Reading your answers I understand now is far from be an easy question as I believe at first sight...

For some of you that ask me about additional characteristics for obtain a solution, I am aiming to find a solution $f(x) \in \mathbb{C}$ analytic, since I was thinking about $f(x)$ as a Fourier transform... but reading the answers it looks I will never find its inverse neither...

As @Sangchul Lee explain in the comments, the equation: $$s(2x) = s(x)\cdot\frac{\sin(x)}{x}$$ have been shown here to have a difficult solution: $$s(x) \propto \prod\limits_{p=1}^\infty \frac{\sin(x/2^p)}{x/2^p}$$

Now, by letting $s(x) = f(x)\cdot q(x)$ such as: $$ s(2x) = f(2x)\cdot q(2x) = f(x)\cdot q(x)\cdot\frac{\sin(x)}{x}$$ And following Wolfram-Alpha here if I make the split as: $$ q(2x) = q(x)/x \Rightarrow q(x) \propto \sqrt{x}\,e^{-\frac{\log^2(x)}{\log(4)}}$$ So given there is an existent $q(x) \in \mathbb{R}$:...

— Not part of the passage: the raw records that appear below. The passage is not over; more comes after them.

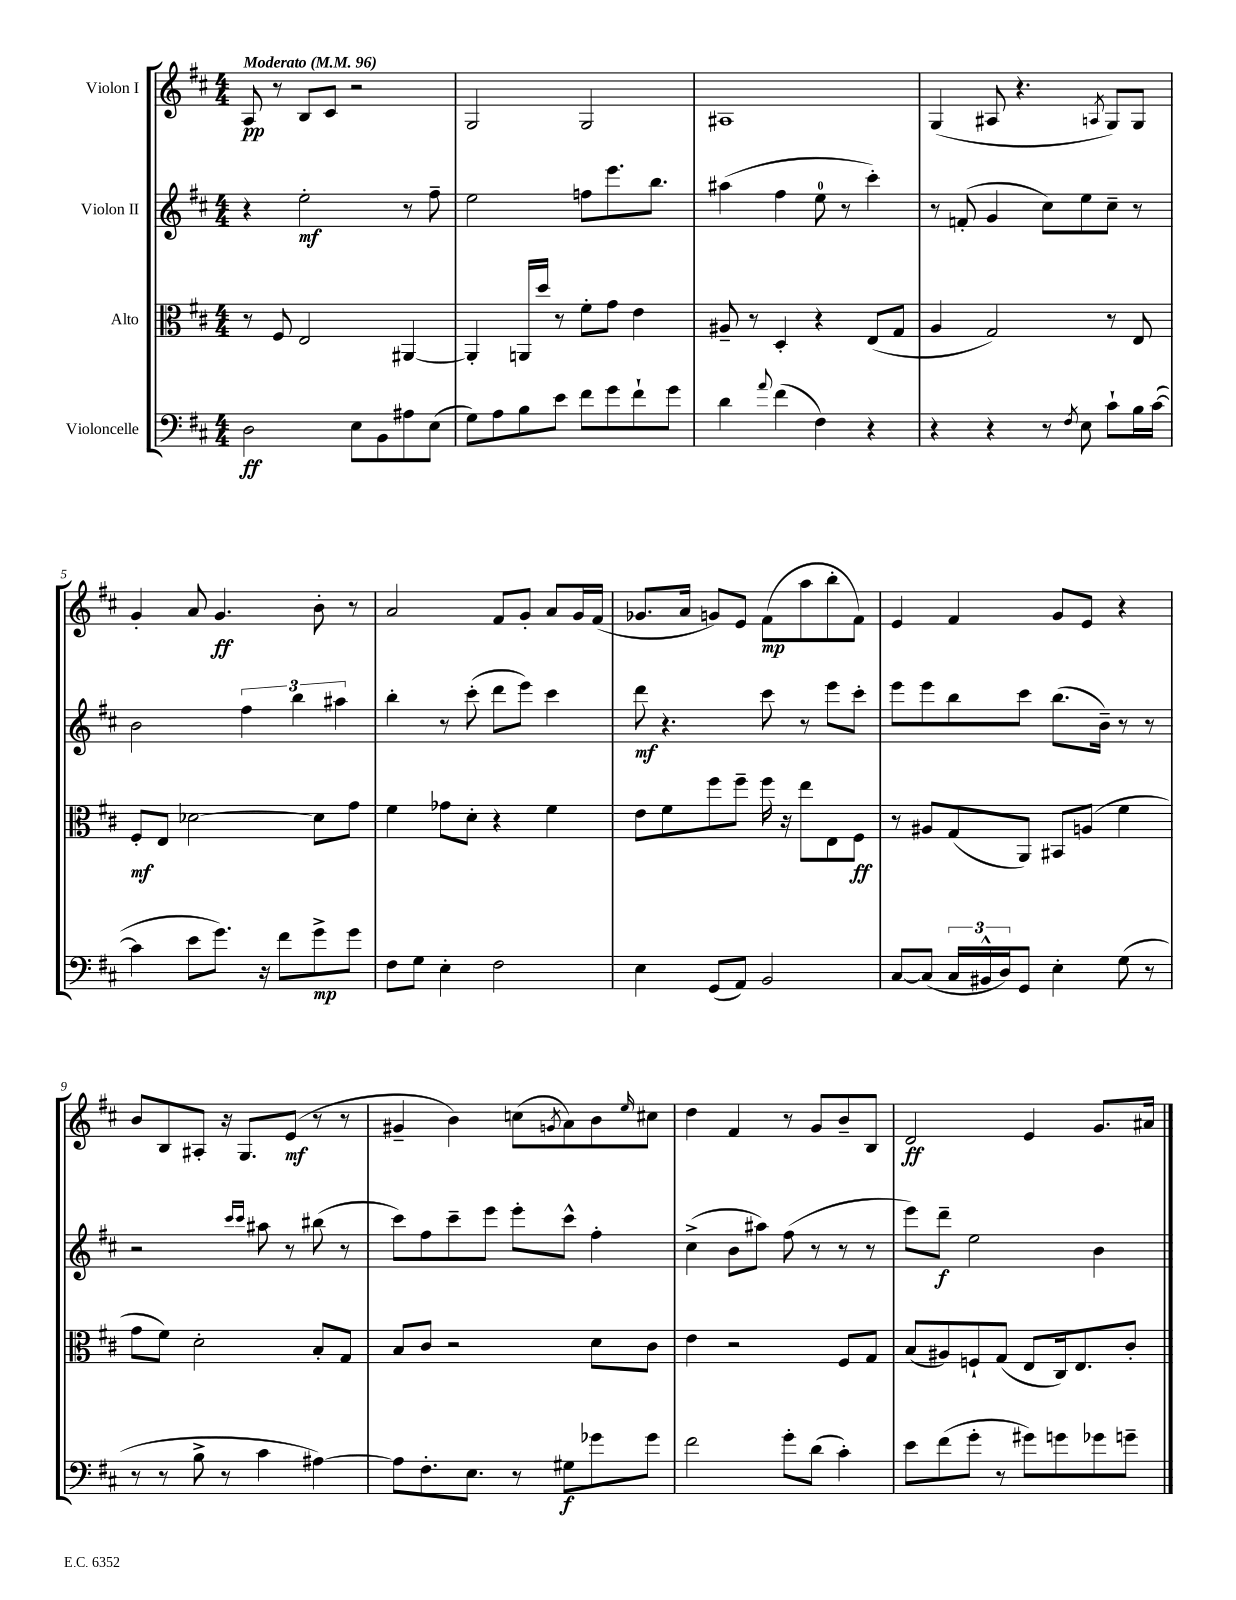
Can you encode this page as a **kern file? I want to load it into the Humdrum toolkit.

**kern	**dynam	**kern	**dynam	**kern	**dynam	**kern	**dynam
*part4	*part4	*part3	*part3	*part2	*part2	*part1	*part1
*staff4	*staff4	*staff3	*staff3	*staff2	*staff2	*staff1	*staff1
*I"Violoncelle	*	*I"Alto	*	*I"Violon II	*	*I"Violon I	*
*clefF4	*	*clefC3	*	*clefG2	*	*clefG2	*
*k[f#c#]	*	*k[f#c#]	*	*k[f#c#]	*	*k[f#c#]	*
*M4/4	*	*M4/4	*	*M4/4	*	*M4/4	*
*MM96	*	*MM96	*	*MM96	*	*MM96	*
=1	=1	=1	=1	=1	=1	=1	=1
!	!	!	!	!	!	!LO:TX:a:B:t=Moderato	!
2D\	ff	8r	.	4r	.	8A/	pp
.	.	8F#/	.	.	.	8r	.
.	.	2E/	.	2ee'\	mf	8B/L	.
.	.	.	.	.	.	8c#/J	.
8E\L	.	.	.	.	.	2r	.
8BB\	.	.	.	.	.	.	.
8A#X\	.	[4AA#X/	.	8r	.	.	.
(8E\J	.	.	.	8ff#~\	.	.	.
=2	=2	=2	=2	=2	=2	=2	=2
8G\L)	.	4AA#'/]	.	2ee\	.	2G/	.
8A\	.	.	.	.	.	.	.
8B\	.	16AAn/LL	.	.	.	.	.
.	.	16dd/JJ	.	.	.	.	.
8e\J	.	8r	.	.	.	.	.
8f#\L	.	8f#'\L	.	8ffn\L	.	2G/	.
8g\	.	8g\J	.	8.eee\	.	.	.
8f#`\	.	4e\	.	.	.	.	.
.	.	.	.	8.bb\J	.	.	.
8g\J	.	.	.	.	.	.	.
=3	=3	=3	=3	=3	=3	=3	=3
4d\	.	8A#X~/	.	(4aa#X\	.	1A#X	.
.	.	8r	.	.	.	.	.
8qqa/	.	.	.	.	.	.	.
(4f#\	.	4D'/	.	4ff#\	.	.	.
4F#\)	.	4r	.	8ee\	.	.	.
.	.	.	.	8r	.	.	.
4r	.	(8E/L	.	4ccc#'\)	.	.	.
.	.	8G/J	.	.	.	.	.
=4	=4	=4	=4	=4	=4	=4	=4
4r	.	4A/	.	8r	.	(4G/	.
.	.	.	.	(8fn'/	.	.	.
4r	.	2G/)	.	4g/	.	8A#X/	.
.	.	.	.	.	.	4.r	.
8r	.	.	.	8cc#\L)	.	.	.
8qF#/	.	.	.	.	.	.	.
8E\	.	.	.	8ee\	.	.	.
.	.	.	.	.	.	8qAn/	.
8c#`\L	.	8r	.	8cc#~\J	.	8G/L)	.
16B\L	.	8E/	.	8r	.	8G/J	.
([16c#\JJ	.	.	.	.	.	.	.
!!LO:LB:g=z
=5	=5	=5	=5	=5	=5	=5	=5
4c#\]	.	8F#'/L	mf	2b\	.	4g'/	.
.	.	8E/J	.	.	.	.	.
8e\L	.	[2d-X\	.	.	.	8a/	.
8.g\J)	.	.	.	.	.	4.g/	ff
.	.	.	.	6ff#\	.	.	.
16r	.	.	.	.	.	.	.
8f#\L	.	.	.	.	.	.	.
.	.	.	.	6bb\	.	.	.
8g^\	mp	8d-\L]	.	.	.	8b'\	.
.	.	.	.	6aa#X\	.	.	.
8g\J	.	8g\J	.	.	.	8r	.
=6	=6	=6	=6	=6	=6	=6	=6
8F#\L	.	4f#\	.	4bb'\	.	2a/	.
8G\J	.	.	.	.	.	.	.
4E'\	.	8g-X\L	.	8r	.	.	.
.	.	8d'\J	.	(8ccc#'\	.	.	.
2F#\	.	4r	.	8ddd\L	.	8f#/L	.
.	.	.	.	8eee\J)	.	8g'/J	.
.	.	4f#\	.	4ccc#\	.	8a/L	.
.	.	.	.	.	.	16g/L	.
.	.	.	.	.	.	(16f#/JJ	.
=7	=7	=7	=7	=7	=7	=7	=7
4E\	.	8e\L	.	8ddd\	mf	8.g-X/L	.
.	.	8f#\	.	4.r	.	.	.
.	.	.	.	.	.	16a/Jk	.
(8GG/L	.	8ff#\	.	.	.	8gn/L)	.
8AA/J)	.	8ff#~\J	.	.	.	8e/J	.
2BB/	.	16ff#\	.	8ccc#\	.	(8f#\L	mp
.	.	16r	.	.	.	.	.
.	.	8ee\L	.	8r	.	8aa\	.
.	.	8E\	.	8eee\L	.	8bb'\	.
.	.	8F#\J	ff	8ccc#'\J	.	8f#\J)	.
=8	=8	=8	=8	=8	=8	=8	=8
[8C#/L	.	8r	.	8eee\L	.	4e/	.
(8C#/J]	.	8A#X/L	.	8eee\	.	.	.
24C#/LL	.	(8G/	.	8bb\	.	4f#/	.
24BB#X^^/	.	.	.	.	.	.	.
24D/J)	.	.	.	.	.	.	.
8GG/J	.	8AA/J)	.	8ccc#\J	.	.	.
4E'\	.	8BB#X/L	.	(8.bb\L	.	8g/L	.
.	.	(8An/J	.	.	.	8e/J	.
.	.	.	.	16b~\Jk)	.	.	.
(8G\	.	4f#\	.	8r	.	4r	.
8r	.	.	.	8r	.	.	.
!!LO:LB:g=z
=9	=9	=9	=9	=9	=9	=9	=9
8r	.	8g\L	.	2r	.	8b/L	.
8r	.	8f#\J)	.	.	.	8B/	.
8B^\	.	2d'\	.	.	.	8A#X'/J	.
8r	.	.	.	.	.	16r	.
.	.	.	.	.	.	8.G/L	.
.	.	.	.	16qqccc#/LL	.	.	.
.	.	.	.	16qqccc#/JJ	.	.	.
4c#\	.	.	.	8aa#X\	.	.	.
.	.	.	.	8r	.	(8e/J	mf
[4A#X\)	.	8B'/L	.	(8bb#X\	.	8r	.
.	.	8G/J	.	8r	.	8r	.
=10	=10	=10	=10	=10	=10	=10	=10
8A#\L]	.	8B/L	.	8ccc#\L)	.	4g#X~/	.
8.F#'\	.	8c#/J	.	8ff#\	.	.	.
.	.	2r	.	8ccc#~\	.	4b\)	.
8.E\J	.	.	.	.	.	.	.
.	.	.	.	8eee\J	.	.	.
8r	.	.	.	8eee'\L	.	(8ccn\L	.
.	.	.	.	.	.	8qgn/	.
8G#X\L	f	.	.	8ccc#^^\J	.	8a\)	.
8g-X\	.	8d\L	.	4ff#'\	.	8b\	.
.	.	.	.	.	.	16qqee/	.
8g-\J	.	8c#\J	.	.	.	8cc#X\J	.
=11	=11	=11	=11	=11	=11	=11	=11
2f#\	.	4e\	.	(4cc#^\	.	4dd\	.
.	.	2r	.	8b\L	.	4f#/	.
.	.	.	.	8aa#X\J)	.	.	.
8g'\L	.	.	.	(8ff#\	.	8r	.
(8d\J	.	.	.	8r	.	8g/L	.
4c#'\)	.	8F#/L	.	8r	.	8b~/	.
.	.	8G/J	.	8r	.	8B/J	.
=12	=12	=12	=12	=12	=12	=12	=12
8e\L	.	(8B/L	.	8eee\L)	.	2d/	ff
(8f#\	.	8A#X/)	.	8ddd~\J	f	.	.
8g'\J	.	8Fn`/	.	2ee\	.	.	.
8r	.	(8G/J	.	.	.	.	.
8g#X\L)	.	8E/L	.	.	.	4e/	.
8gn\	.	16C#/k)	.	.	.	.	.
.	.	8.E/	.	.	.	.	.
8g-X\	.	.	.	4b\	.	8.g/L	.
8gn~\J	.	8c#'/J	.	.	.	.	.
.	.	.	.	.	.	16a#X/Jk	.
==	==	==	==	==	==	==	==
*-	*-	*-	*-	*-	*-	*-	*-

1. It is possible to replace $q(2x)/q(x) = 1/x$ in $ f(2x)\frac{q(2x)}{q(x)} = f(x)\sin(x)\cdot\frac{1}{x}$ and simplify it to $f(2x) = f(x)\sin(x)$??

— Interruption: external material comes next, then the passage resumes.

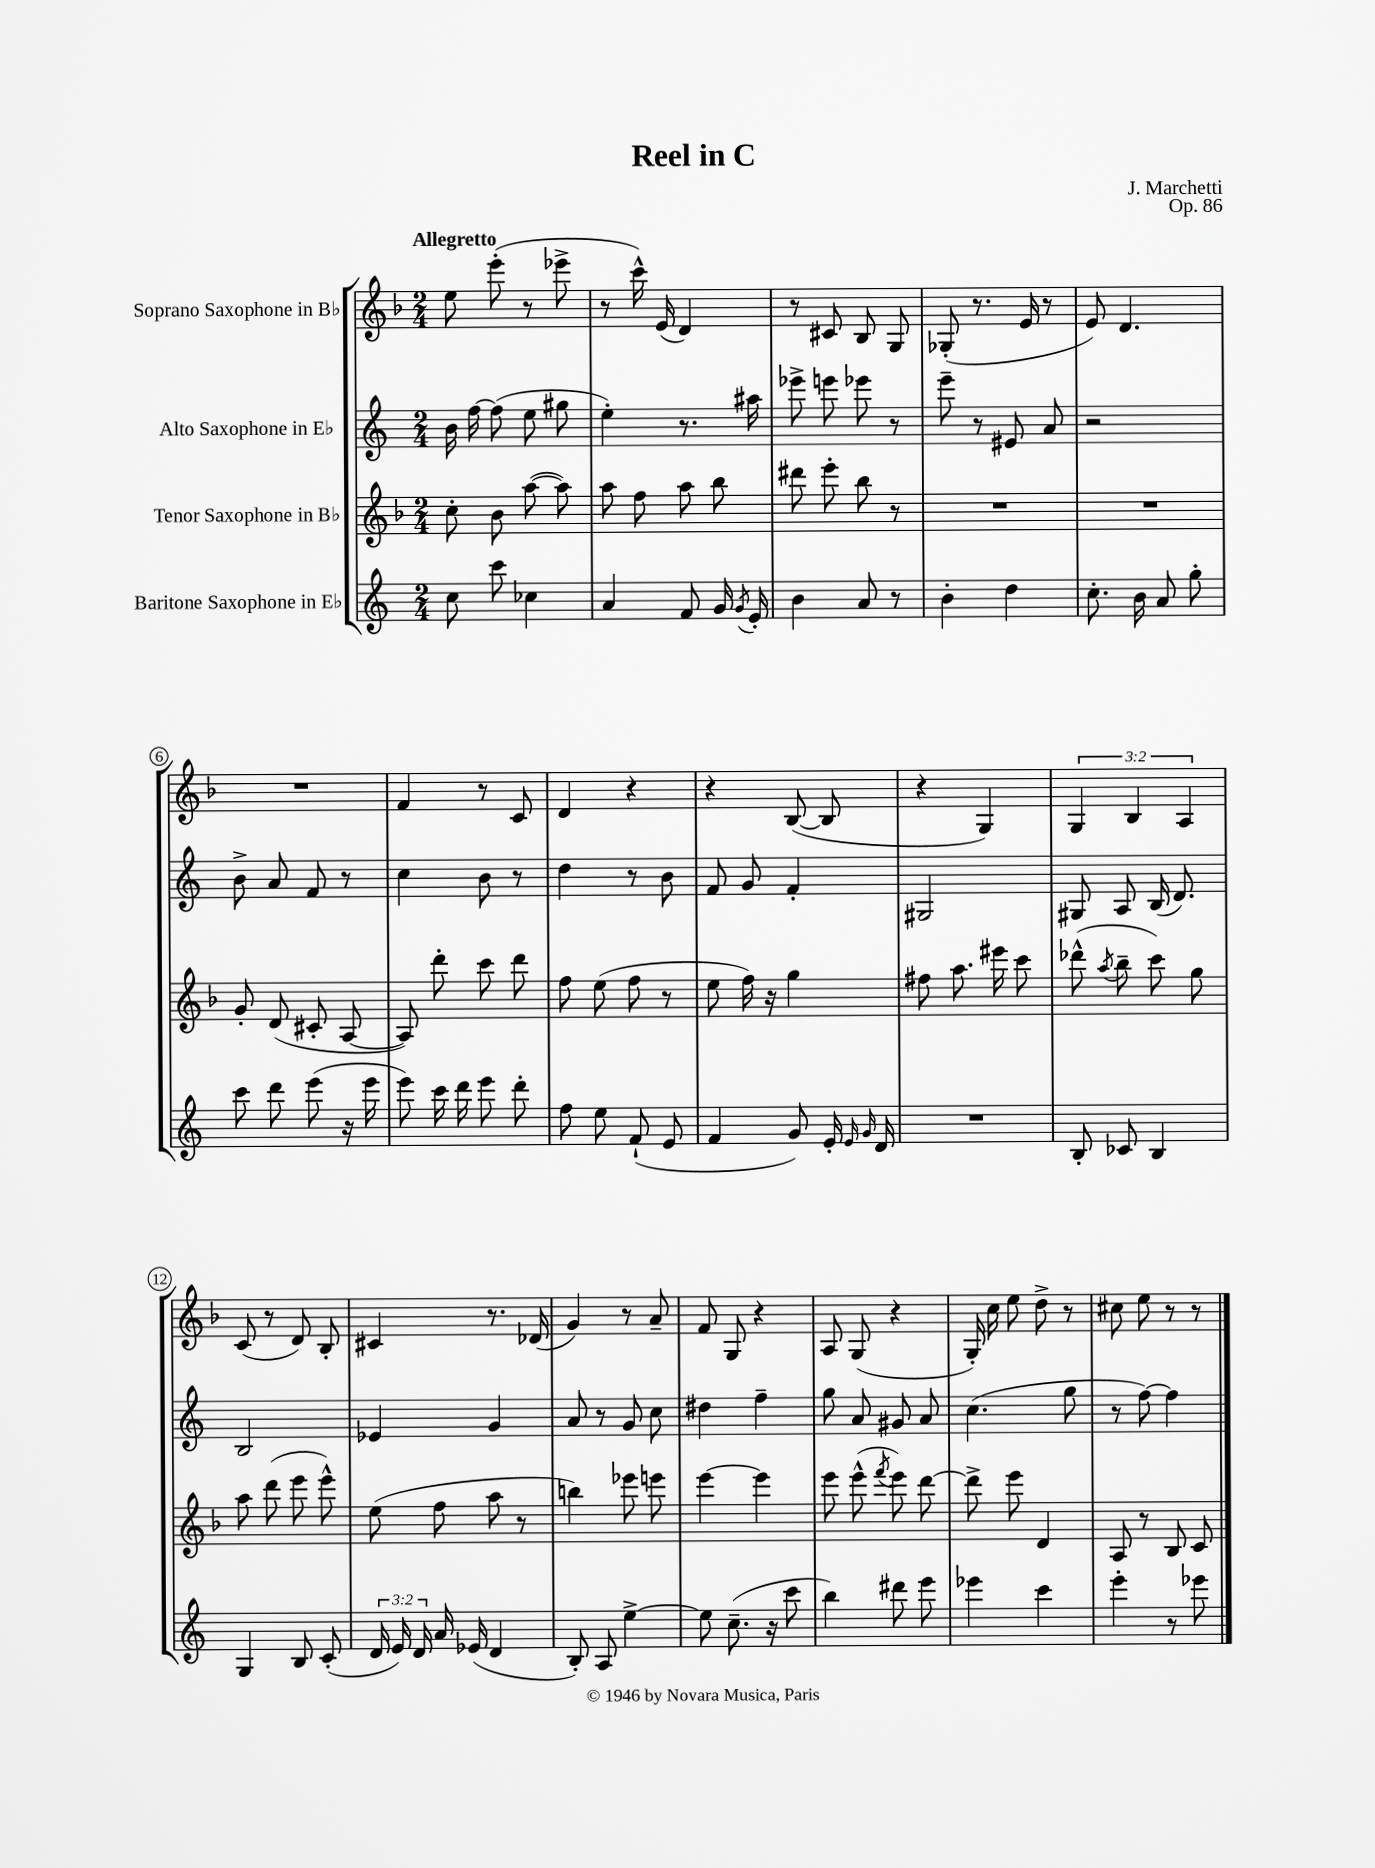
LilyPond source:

2. Does it means that the main question have at least as solution $f(x) = c\,\frac{\displaystyle{e^{\log^2(x)/\log(4)}}}{\sqrt{x}}\prod\limits_{p=1}^\infty \frac{\sin(x/2^p)}{x/2^p}$??? (with "$c$" an arbitrary constant)

Answer 1

Martin has pointed out how one might make wild solutions.

We will show that the only continuous solution to your problem is $f = 0$ when your domain is $\mathbb{R}$.

Indeed note that for all $a \in \mathbb{R}$, $a \not \equiv 0 \mod \pi$

$f(\frac{a}{2}) = \frac{f(a)}{\sin(\frac{a}{2})}$

by induction we have

$f(\frac{a}{2^{n}}) = \frac{f(a)}{\prod_{k=1}^{n}\sin(\frac{a}{2^{k}})}$

Thus if $f(a) \neq 0$ and $f$ is continuous at $0$ we have

$|f(0)| = \lim_{n \rightarrow \infty}|f(\frac{a}{2^{n}})| = \infty$

which is impossible. Thus $f$ is $0$ at all points $a$ such that $a \not \equiv 0 \mod \pi$. By continuity $f$ must be $0$ everywhere.